In the listing below, locate the line that contains "X102463600Y-82931300D03*" and the line that contains "X112100800Y-52929600D03*". Restate word for word those two lines and every line between them, and nothing else.

** DATA follows **

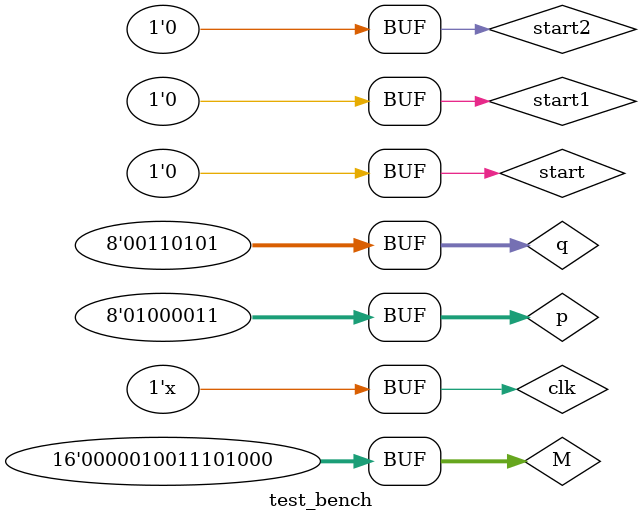
<source format=v>
`timescale 1ns / 1ps


module test_bench;

	// Inputs
	reg [15:0] M;
	reg [7:0] p;
	reg [7:0] q;
	reg clk;
	reg start;
	reg start1;
	reg start2;

	// Outputs
	wire [7:0] e;
	wire [15:0] n;
	wire [15:0] remainder;
	wire [15:0] d;
	wire finish;
	wire fin1;

	// Instantiate the Unit Under Test (UUT)
	Main uut (
		.M(M), 
		.p(p), 
		.q(q), 
		.clk(clk), 
		.start(start), 
		.start1(start1), 
		.start2(start2), 
		.e(e), 
		.n(n), 
		.remainder(remainder), 
		.d(d), 
		.finish(finish), 
		.fin1(fin1)
	);

	initial begin
		// Initialize Inputs
		M = 0;
		p = 0;
		q = 0;
		clk = 0;
		start = 0;
		start1 = 0;
		start2 = 0;

		// Wait 100 ns for global reset to finish
		#10;
      M = 1256;
		p = 67;
		q = 53;
		#10;
		start = 1;
		#5;
		start=0;
		#40;
		start1=1;
		#10;
		start1=0;
		#30;
		start2=1;
		#10;start2=0;
		// Add stimulus here

	end
      always #0.1 clk=!clk;
      
endmodule




</source>
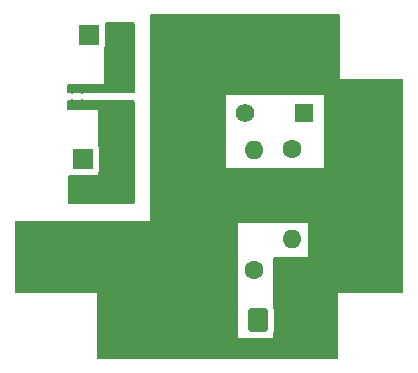
<source format=gbl>
G04 #@! TF.GenerationSoftware,KiCad,Pcbnew,(6.0.7-1)-1*
G04 #@! TF.CreationDate,2024-09-04T01:05:31+05:30*
G04 #@! TF.ProjectId,voltage_sensor,766f6c74-6167-4655-9f73-656e736f722e,rev?*
G04 #@! TF.SameCoordinates,Original*
G04 #@! TF.FileFunction,Copper,L2,Bot*
G04 #@! TF.FilePolarity,Positive*
%FSLAX46Y46*%
G04 Gerber Fmt 4.6, Leading zero omitted, Abs format (unit mm)*
G04 Created by KiCad (PCBNEW (6.0.7-1)-1) date 2024-09-04 01:05:31*
%MOMM*%
%LPD*%
G01*
G04 APERTURE LIST*
G04 Aperture macros list*
%AMRoundRect*
0 Rectangle with rounded corners*
0 $1 Rounding radius*
0 $2 $3 $4 $5 $6 $7 $8 $9 X,Y pos of 4 corners*
0 Add a 4 corners polygon primitive as box body*
4,1,4,$2,$3,$4,$5,$6,$7,$8,$9,$2,$3,0*
0 Add four circle primitives for the rounded corners*
1,1,$1+$1,$2,$3*
1,1,$1+$1,$4,$5*
1,1,$1+$1,$6,$7*
1,1,$1+$1,$8,$9*
0 Add four rect primitives between the rounded corners*
20,1,$1+$1,$2,$3,$4,$5,0*
20,1,$1+$1,$4,$5,$6,$7,0*
20,1,$1+$1,$6,$7,$8,$9,0*
20,1,$1+$1,$8,$9,$2,$3,0*%
G04 Aperture macros list end*
G04 #@! TA.AperFunction,ComponentPad*
%ADD10R,1.560000X1.560000*%
G04 #@! TD*
G04 #@! TA.AperFunction,ComponentPad*
%ADD11C,1.560000*%
G04 #@! TD*
G04 #@! TA.AperFunction,ComponentPad*
%ADD12RoundRect,0.250000X-0.600000X-0.750000X0.600000X-0.750000X0.600000X0.750000X-0.600000X0.750000X0*%
G04 #@! TD*
G04 #@! TA.AperFunction,ComponentPad*
%ADD13O,1.700000X2.000000*%
G04 #@! TD*
G04 #@! TA.AperFunction,ComponentPad*
%ADD14C,1.600000*%
G04 #@! TD*
G04 #@! TA.AperFunction,ComponentPad*
%ADD15O,1.600000X1.600000*%
G04 #@! TD*
G04 #@! TA.AperFunction,ComponentPad*
%ADD16R,1.700000X1.700000*%
G04 #@! TD*
G04 #@! TA.AperFunction,ComponentPad*
%ADD17O,1.700000X1.700000*%
G04 #@! TD*
G04 #@! TA.AperFunction,ViaPad*
%ADD18C,0.800000*%
G04 #@! TD*
G04 APERTURE END LIST*
D10*
X118745000Y-72161400D03*
D11*
X116245000Y-67161400D03*
X113745000Y-72161400D03*
D12*
X114828000Y-89670400D03*
D13*
X117328000Y-89670400D03*
D14*
X114528600Y-85420200D03*
D15*
X114528600Y-75260200D03*
D16*
X100025200Y-76073000D03*
D17*
X100025200Y-78613000D03*
D14*
X117729000Y-75209400D03*
D15*
X117729000Y-82829400D03*
D16*
X100533200Y-65532000D03*
D17*
X103073200Y-65532000D03*
D18*
X107340400Y-75412600D03*
X105664000Y-86055200D03*
X107492800Y-89128600D03*
X112039400Y-68808600D03*
X105664000Y-83921600D03*
X110007400Y-67716400D03*
X112039400Y-66700400D03*
X110007400Y-66700400D03*
X110998000Y-66700400D03*
X110998000Y-67716400D03*
X105664000Y-84988400D03*
X112039400Y-67716400D03*
X107492800Y-87477600D03*
X107340400Y-77063600D03*
X99085400Y-71424800D03*
X99923600Y-71424800D03*
X99110800Y-70129400D03*
X99949000Y-70129400D03*
G04 #@! TA.AperFunction,Conductor*
G36*
X104336121Y-64485202D02*
G01*
X104382614Y-64538858D01*
X104394000Y-64591200D01*
X104394000Y-70359000D01*
X104373998Y-70427121D01*
X104320342Y-70473614D01*
X104268000Y-70485000D01*
X98779600Y-70485000D01*
X98711479Y-70464998D01*
X98664986Y-70411342D01*
X98653600Y-70359000D01*
X98653600Y-69849000D01*
X98673602Y-69780879D01*
X98727258Y-69734386D01*
X98779600Y-69723000D01*
X101777800Y-69723000D01*
X101777800Y-66745421D01*
X101797802Y-66677300D01*
X101802974Y-66669856D01*
X101828429Y-66635891D01*
X101833815Y-66628705D01*
X101884945Y-66492316D01*
X101891700Y-66430134D01*
X101891700Y-64633866D01*
X101888543Y-64604807D01*
X101901070Y-64534927D01*
X101949391Y-64482910D01*
X102013806Y-64465200D01*
X104268000Y-64465200D01*
X104336121Y-64485202D01*
G37*
G04 #@! TD.AperFunction*
G04 #@! TA.AperFunction,Conductor*
G36*
X104336121Y-71089202D02*
G01*
X104382614Y-71142858D01*
X104394000Y-71195200D01*
X104394000Y-79706200D01*
X104373998Y-79774321D01*
X104320342Y-79820814D01*
X104268000Y-79832200D01*
X98906600Y-79832200D01*
X98838479Y-79812198D01*
X98791986Y-79758542D01*
X98780600Y-79706200D01*
X98780600Y-77519800D01*
X98800602Y-77451679D01*
X98854258Y-77405186D01*
X98906600Y-77393800D01*
X98959497Y-77393800D01*
X99003726Y-77401818D01*
X99057489Y-77421973D01*
X99057491Y-77421973D01*
X99064884Y-77424745D01*
X99072732Y-77425598D01*
X99072734Y-77425598D01*
X99123669Y-77431131D01*
X99127066Y-77431500D01*
X100923334Y-77431500D01*
X100926731Y-77431131D01*
X100977666Y-77425598D01*
X100977668Y-77425598D01*
X100985516Y-77424745D01*
X100992909Y-77421973D01*
X100992911Y-77421973D01*
X101046674Y-77401818D01*
X101090903Y-77393800D01*
X101295200Y-77393800D01*
X101295200Y-77252531D01*
X101315202Y-77184410D01*
X101320373Y-77176967D01*
X101320433Y-77176887D01*
X101320435Y-77176884D01*
X101325815Y-77169705D01*
X101376945Y-77033316D01*
X101383700Y-76971134D01*
X101383700Y-75174866D01*
X101376945Y-75112684D01*
X101325815Y-74976295D01*
X101320435Y-74969116D01*
X101320433Y-74969113D01*
X101320373Y-74969033D01*
X101320338Y-74968940D01*
X101316121Y-74961237D01*
X101317233Y-74960628D01*
X101295526Y-74902527D01*
X101295200Y-74893469D01*
X101295200Y-71882000D01*
X98779600Y-71882000D01*
X98711479Y-71861998D01*
X98664986Y-71808342D01*
X98653600Y-71756000D01*
X98653600Y-71195200D01*
X98673602Y-71127079D01*
X98727258Y-71080586D01*
X98779600Y-71069200D01*
X104268000Y-71069200D01*
X104336121Y-71089202D01*
G37*
G04 #@! TD.AperFunction*
G04 #@! TA.AperFunction,Conductor*
G36*
X121667021Y-63758332D02*
G01*
X121735137Y-63778345D01*
X121781622Y-63832008D01*
X121793000Y-63884332D01*
X121793000Y-69291200D01*
X127022161Y-69291200D01*
X127090282Y-69311202D01*
X127136775Y-69364858D01*
X127148161Y-69417176D01*
X127149492Y-76770652D01*
X127151385Y-87224577D01*
X127131395Y-87292702D01*
X127077748Y-87339204D01*
X127025385Y-87350600D01*
X121640600Y-87350600D01*
X121640600Y-92883240D01*
X121620598Y-92951361D01*
X121566942Y-92997854D01*
X121514364Y-93009240D01*
X113020977Y-92993274D01*
X101344763Y-92971326D01*
X101276680Y-92951196D01*
X101230288Y-92897453D01*
X101219000Y-92845326D01*
X101219000Y-91236800D01*
X113106200Y-91236800D01*
X116128800Y-91236800D01*
X116128800Y-90737303D01*
X116135207Y-90697636D01*
X116173632Y-90581788D01*
X116175797Y-90575261D01*
X116186500Y-90470800D01*
X116186500Y-88870000D01*
X116175526Y-88764234D01*
X116173345Y-88757698D01*
X116173343Y-88757687D01*
X116135277Y-88643591D01*
X116128800Y-88603715D01*
X116128800Y-84454000D01*
X116148802Y-84385879D01*
X116202458Y-84339386D01*
X116254800Y-84328000D01*
X119049800Y-84328000D01*
X119049800Y-81483200D01*
X113106200Y-81483200D01*
X113106200Y-91236800D01*
X101219000Y-91236800D01*
X101219000Y-87376000D01*
X94366531Y-87376000D01*
X94298410Y-87355998D01*
X94251917Y-87302342D01*
X94240531Y-87249725D01*
X94253319Y-81380325D01*
X94273470Y-81312248D01*
X94327227Y-81265873D01*
X94379319Y-81254600D01*
X105689400Y-81254600D01*
X105689400Y-76784200D01*
X112141000Y-76784200D01*
X120421400Y-76784200D01*
X120421400Y-70662800D01*
X112141000Y-70662800D01*
X112141000Y-76784200D01*
X105689400Y-76784200D01*
X105689400Y-63881846D01*
X105709402Y-63813725D01*
X105763058Y-63767232D01*
X105815420Y-63755846D01*
X121667021Y-63758332D01*
G37*
G04 #@! TD.AperFunction*
M02*

</source>
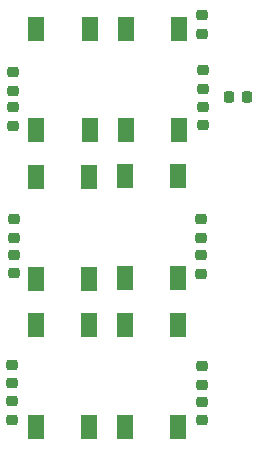
<source format=gbr>
%TF.GenerationSoftware,KiCad,Pcbnew,9.0.6*%
%TF.CreationDate,2025-12-26T20:21:36+00:00*%
%TF.ProjectId,PIDI-BOX-01-RELSW-6-BUTTONS-A1,50494449-2d42-44f5-982d-30312d52454c,rev?*%
%TF.SameCoordinates,Original*%
%TF.FileFunction,Paste,Top*%
%TF.FilePolarity,Positive*%
%FSLAX46Y46*%
G04 Gerber Fmt 4.6, Leading zero omitted, Abs format (unit mm)*
G04 Created by KiCad (PCBNEW 9.0.6) date 2025-12-26 20:21:36*
%MOMM*%
%LPD*%
G01*
G04 APERTURE LIST*
G04 Aperture macros list*
%AMRoundRect*
0 Rectangle with rounded corners*
0 $1 Rounding radius*
0 $2 $3 $4 $5 $6 $7 $8 $9 X,Y pos of 4 corners*
0 Add a 4 corners polygon primitive as box body*
4,1,4,$2,$3,$4,$5,$6,$7,$8,$9,$2,$3,0*
0 Add four circle primitives for the rounded corners*
1,1,$1+$1,$2,$3*
1,1,$1+$1,$4,$5*
1,1,$1+$1,$6,$7*
1,1,$1+$1,$8,$9*
0 Add four rect primitives between the rounded corners*
20,1,$1+$1,$2,$3,$4,$5,0*
20,1,$1+$1,$4,$5,$6,$7,0*
20,1,$1+$1,$6,$7,$8,$9,0*
20,1,$1+$1,$8,$9,$2,$3,0*%
G04 Aperture macros list end*
%ADD10RoundRect,0.218750X-0.218750X-0.256250X0.218750X-0.256250X0.218750X0.256250X-0.218750X0.256250X0*%
%ADD11RoundRect,0.218750X-0.256250X0.218750X-0.256250X-0.218750X0.256250X-0.218750X0.256250X0.218750X0*%
%ADD12R,1.400000X2.100000*%
%ADD13RoundRect,0.218750X0.256250X-0.218750X0.256250X0.218750X-0.256250X0.218750X-0.256250X-0.218750X0*%
G04 APERTURE END LIST*
D10*
%TO.C,R7*%
X120827700Y-58724800D03*
X122402700Y-58724800D03*
%TD*%
D11*
%TO.C,D5*%
X102463600Y-81356300D03*
X102463600Y-82931300D03*
%TD*%
D12*
%TO.C,S1*%
X104546400Y-61529600D03*
X104546400Y-52929600D03*
X109046400Y-61529600D03*
X109046400Y-52929600D03*
%TD*%
D13*
%TO.C,R4*%
X118516400Y-73660200D03*
X118516400Y-72085200D03*
%TD*%
D12*
%TO.C,S2*%
X112100800Y-61529600D03*
X112100800Y-52929600D03*
X116600800Y-61529600D03*
X116600800Y-52929600D03*
%TD*%
D13*
%TO.C,R1*%
X102565200Y-61137900D03*
X102565200Y-59562900D03*
%TD*%
D11*
%TO.C,D7*%
X118567200Y-51790500D03*
X118567200Y-53365500D03*
%TD*%
D12*
%TO.C,S5*%
X104516800Y-86624800D03*
X104516800Y-78024800D03*
X109016800Y-86624800D03*
X109016800Y-78024800D03*
%TD*%
D11*
%TO.C,D4*%
X118516400Y-69062500D03*
X118516400Y-70637500D03*
%TD*%
D12*
%TO.C,S4*%
X112050000Y-73997600D03*
X112050000Y-65397600D03*
X116550000Y-73997600D03*
X116550000Y-65397600D03*
%TD*%
D11*
%TO.C,D3*%
X102616000Y-69062500D03*
X102616000Y-70637500D03*
%TD*%
%TO.C,R2*%
X118618000Y-59512100D03*
X118618000Y-61087100D03*
%TD*%
D12*
%TO.C,S6*%
X112075400Y-86621400D03*
X112075400Y-78021400D03*
X116575400Y-86621400D03*
X116575400Y-78021400D03*
%TD*%
D11*
%TO.C,R3*%
X102616000Y-72034200D03*
X102616000Y-73609200D03*
%TD*%
D12*
%TO.C,S3*%
X104518900Y-74073800D03*
X104518900Y-65473800D03*
X109018900Y-74073800D03*
X109018900Y-65473800D03*
%TD*%
D13*
%TO.C,R6*%
X118567200Y-86055400D03*
X118567200Y-84480400D03*
%TD*%
D11*
%TO.C,R5*%
X102463600Y-84454900D03*
X102463600Y-86029900D03*
%TD*%
%TO.C,D6*%
X118567200Y-81483000D03*
X118567200Y-83058000D03*
%TD*%
%TO.C,D1*%
X102565200Y-56591200D03*
X102565200Y-58166200D03*
%TD*%
%TO.C,D2*%
X118618000Y-56413300D03*
X118618000Y-57988300D03*
%TD*%
M02*

</source>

** End of DATA **

▶ [EXERCISE SOLUTION]:
X102463600Y-82931300D03*
%TD*%
D12*
%TO.C,S1*%
X104546400Y-61529600D03*
X104546400Y-52929600D03*
X109046400Y-61529600D03*
X109046400Y-52929600D03*
%TD*%
D13*
%TO.C,R4*%
X118516400Y-73660200D03*
X118516400Y-72085200D03*
%TD*%
D12*
%TO.C,S2*%
X112100800Y-61529600D03*
X112100800Y-52929600D03*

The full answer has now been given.